===== TEXT UNDER STUDY

Factors that influence genetic testing outcomes in high-risk breast/ovarian families

Abstract

9616 Background: Individuals with a family history of both breast cancer (BC) and ovarian cancer (OV) are at high risk of carrying deleterious mutations in BRCA1 and BRCA2 (BRCA1/2). As effective interventions exist to prevent OV and BC in women with BRCA1/2 mutations, genetic testing is very useful in identifying individuals appropriate for risk reduction strategies. In families with negative BRCA1/2 testing, counseling can be much more challenging. Here we report our genetic testing experience in families with both BC and OV. Methods: Charts were reviewed from 304 families with at least one case each of BC and OV in a single lineage and tested for BRCA1/2 mutations. Familial characteristics, pathology reports and BRCA1/2 mutation status were reviewed. P-values were obtained by Z-test. Results: Of the 304 families, 171 (56%) had deleterious mutations in BRCA1/2. As expected, mutations were more commonly found in the 256 families in which an affected individual (BC and/or OV) was tested, compared to the 48 families in which an unaffected individual was tested (152/256 (59%) vs. 19/48 (40%) (p=0.015)). Of the 125 families who had at least one individual with both BC and OV, affected individuals were tested in 107 (86%) –73% had BRCA1/2 mutations. Mutations were more common in women with both BC/OV (50/63, 79%); OV (95/123, 77%); BC diagnosed before age 39 (78/101, 77%) than in women with BC over age 50 (26/56, 46%), or age 40–49 (51/92, 55%) (p<0.002). Pathologic confirmation of ovarian cancer was available in 85/304 (28%) families. In 57/85 (67%) with pathological documentation of ovarian cancer, BRCA1/2 mutations were detected, vs. 114/219 (52%) of those with no pathological documentation (p=0.018). Conclusions: Genetic testing was informative for 56% of breast/ovarian families regardless of the characteristics of the individual tested but is particularly useful when an affected individual is tested and OV pathology is confirmed (72%). For families with uninformative genetic testing, possible explanations include inability to test affected individuals, phenocopy effects, incorrect ovarian cancer diagnosis in which pathological documentation is not available, in addition to the inherent limitations of current genetic testing. No significant financial relationships to disclose.

==========
===== DATA TO EXAMINE

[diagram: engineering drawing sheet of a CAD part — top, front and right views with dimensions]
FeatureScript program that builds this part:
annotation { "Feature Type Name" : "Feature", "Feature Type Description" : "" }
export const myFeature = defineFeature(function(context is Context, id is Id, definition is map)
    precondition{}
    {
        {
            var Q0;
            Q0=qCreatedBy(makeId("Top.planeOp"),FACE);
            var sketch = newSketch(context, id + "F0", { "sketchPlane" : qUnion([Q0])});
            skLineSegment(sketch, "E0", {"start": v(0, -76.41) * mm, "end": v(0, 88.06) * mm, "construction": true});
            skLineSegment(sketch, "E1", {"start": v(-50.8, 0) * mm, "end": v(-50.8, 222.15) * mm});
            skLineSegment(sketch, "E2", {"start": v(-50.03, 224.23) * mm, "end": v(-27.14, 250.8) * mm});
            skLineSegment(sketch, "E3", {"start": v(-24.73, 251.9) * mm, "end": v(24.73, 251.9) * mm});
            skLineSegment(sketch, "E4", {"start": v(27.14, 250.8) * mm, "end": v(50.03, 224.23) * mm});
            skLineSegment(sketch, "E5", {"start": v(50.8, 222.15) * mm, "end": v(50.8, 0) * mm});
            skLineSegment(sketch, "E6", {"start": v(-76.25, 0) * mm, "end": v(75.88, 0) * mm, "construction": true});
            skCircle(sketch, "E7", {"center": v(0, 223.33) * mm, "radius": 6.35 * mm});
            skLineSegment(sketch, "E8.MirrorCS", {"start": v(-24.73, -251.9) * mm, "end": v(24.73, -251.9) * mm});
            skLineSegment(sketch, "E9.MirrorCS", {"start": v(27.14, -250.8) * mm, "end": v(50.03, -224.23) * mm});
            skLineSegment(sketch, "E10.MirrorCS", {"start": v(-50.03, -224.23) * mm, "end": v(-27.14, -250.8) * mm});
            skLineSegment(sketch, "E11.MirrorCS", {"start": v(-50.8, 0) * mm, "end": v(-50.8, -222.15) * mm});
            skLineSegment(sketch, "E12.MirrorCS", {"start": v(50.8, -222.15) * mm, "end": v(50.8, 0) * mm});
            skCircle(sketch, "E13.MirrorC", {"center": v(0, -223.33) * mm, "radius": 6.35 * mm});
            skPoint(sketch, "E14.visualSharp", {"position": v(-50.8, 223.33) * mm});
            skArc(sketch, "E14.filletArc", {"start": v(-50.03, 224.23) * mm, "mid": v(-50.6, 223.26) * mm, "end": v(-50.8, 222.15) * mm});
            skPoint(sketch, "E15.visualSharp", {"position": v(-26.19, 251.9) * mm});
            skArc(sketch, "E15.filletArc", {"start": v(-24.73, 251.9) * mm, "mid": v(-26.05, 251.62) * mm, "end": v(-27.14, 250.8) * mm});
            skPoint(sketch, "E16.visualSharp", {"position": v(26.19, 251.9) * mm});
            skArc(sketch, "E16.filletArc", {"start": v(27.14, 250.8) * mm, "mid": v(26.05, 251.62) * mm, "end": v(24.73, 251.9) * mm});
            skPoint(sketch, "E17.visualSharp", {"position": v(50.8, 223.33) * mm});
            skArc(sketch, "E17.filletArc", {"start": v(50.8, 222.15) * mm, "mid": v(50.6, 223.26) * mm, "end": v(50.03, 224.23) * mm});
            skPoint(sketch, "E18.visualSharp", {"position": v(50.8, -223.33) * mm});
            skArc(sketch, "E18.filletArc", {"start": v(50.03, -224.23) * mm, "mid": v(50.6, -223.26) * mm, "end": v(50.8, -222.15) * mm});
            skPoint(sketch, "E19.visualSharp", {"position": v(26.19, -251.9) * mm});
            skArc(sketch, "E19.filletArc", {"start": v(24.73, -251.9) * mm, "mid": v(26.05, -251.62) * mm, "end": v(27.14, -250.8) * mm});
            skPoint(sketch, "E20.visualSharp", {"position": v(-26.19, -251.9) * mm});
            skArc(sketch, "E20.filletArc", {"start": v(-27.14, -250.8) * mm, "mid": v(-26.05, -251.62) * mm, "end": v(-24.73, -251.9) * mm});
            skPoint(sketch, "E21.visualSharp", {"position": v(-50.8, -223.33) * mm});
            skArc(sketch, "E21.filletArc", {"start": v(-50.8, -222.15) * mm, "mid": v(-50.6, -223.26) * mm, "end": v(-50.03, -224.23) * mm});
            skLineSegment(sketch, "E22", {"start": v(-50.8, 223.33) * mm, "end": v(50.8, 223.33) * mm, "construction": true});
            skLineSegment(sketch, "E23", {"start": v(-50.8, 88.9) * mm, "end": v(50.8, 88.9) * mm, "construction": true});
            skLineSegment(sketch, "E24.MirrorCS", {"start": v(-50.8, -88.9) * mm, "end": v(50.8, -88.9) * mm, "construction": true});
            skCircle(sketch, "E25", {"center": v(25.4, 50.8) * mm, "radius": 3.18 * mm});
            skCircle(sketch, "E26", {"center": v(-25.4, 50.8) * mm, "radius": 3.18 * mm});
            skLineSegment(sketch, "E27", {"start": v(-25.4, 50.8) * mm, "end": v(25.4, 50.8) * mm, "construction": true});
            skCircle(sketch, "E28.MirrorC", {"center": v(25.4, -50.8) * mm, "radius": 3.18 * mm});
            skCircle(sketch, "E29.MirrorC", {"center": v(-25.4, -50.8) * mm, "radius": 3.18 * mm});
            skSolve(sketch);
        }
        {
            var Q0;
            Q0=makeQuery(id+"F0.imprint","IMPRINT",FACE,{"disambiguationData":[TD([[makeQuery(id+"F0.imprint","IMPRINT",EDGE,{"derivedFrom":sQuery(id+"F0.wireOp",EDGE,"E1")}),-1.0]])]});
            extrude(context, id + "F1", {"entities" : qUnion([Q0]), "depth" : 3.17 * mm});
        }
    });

==========

§ WHAT TO PRODUCE:
Reproduce the genetic testing abstract in full, word for word, from its title through its final sentence. The records are separate material with no connection to the genetic testing abstract.

§ PROBLEM SOLUTION:
Factors that influence genetic testing outcomes in high-risk breast/ovarian families

Abstract

9616 Background: Individuals with a family history of both breast cancer (BC) and ovarian cancer (OV) are at high risk of carrying deleterious mutations in BRCA1 and BRCA2 (BRCA1/2). As effective interventions exist to prevent OV and BC in women with BRCA1/2 mutations, genetic testing is very useful in identifying individuals appropriate for risk reduction strategies. In families with negative BRCA1/2 testing, counseling can be much more challenging. Here we report our genetic testing experience in families with both BC and OV. Methods: Charts were reviewed from 304 families with at least one case each of BC and OV in a single lineage and tested for BRCA1/2 mutations. Familial characteristics, pathology reports and BRCA1/2 mutation status were reviewed. P-values were obtained by Z-test. Results: Of the 304 families, 171 (56%) had deleterious mutations in BRCA1/2. As expected, mutations were more commonly found in the 256 families in which an affected individual (BC and/or OV) was tested, compared to the 48 families in which an unaffected individual was tested (152/256 (59%) vs. 19/48 (40%) (p=0.015)). Of the 125 families who had at least one individual with both BC and OV, affected individuals were tested in 107 (86%) –73% had BRCA1/2 mutations. Mutations were more common in women with both BC/OV (50/63, 79%); OV (95/123, 77%); BC diagnosed before age 39 (78/101, 77%) than in women with BC over age 50 (26/56, 46%), or age 40–49 (51/92, 55%) (p<0.002). Pathologic confirmation of ovarian cancer was available in 85/304 (28%) families. In 57/85 (67%) with pathological documentation of ovarian cancer, BRCA1/2 mutations were detected, vs. 114/219 (52%) of those with no pathological documentation (p=0.018). Conclusions: Genetic testing was informative for 56% of breast/ovarian families regardless of the characteristics of the individual tested but is particularly useful when an affected individual is tested and OV pathology is confirmed (72%). For families with uninformative genetic testing, possible explanations include inability to test affected individuals, phenocopy effects, incorrect ovarian cancer diagnosis in which pathological documentation is not available, in addition to the inherent limitations of current genetic testing. No significant financial relationships to disclose.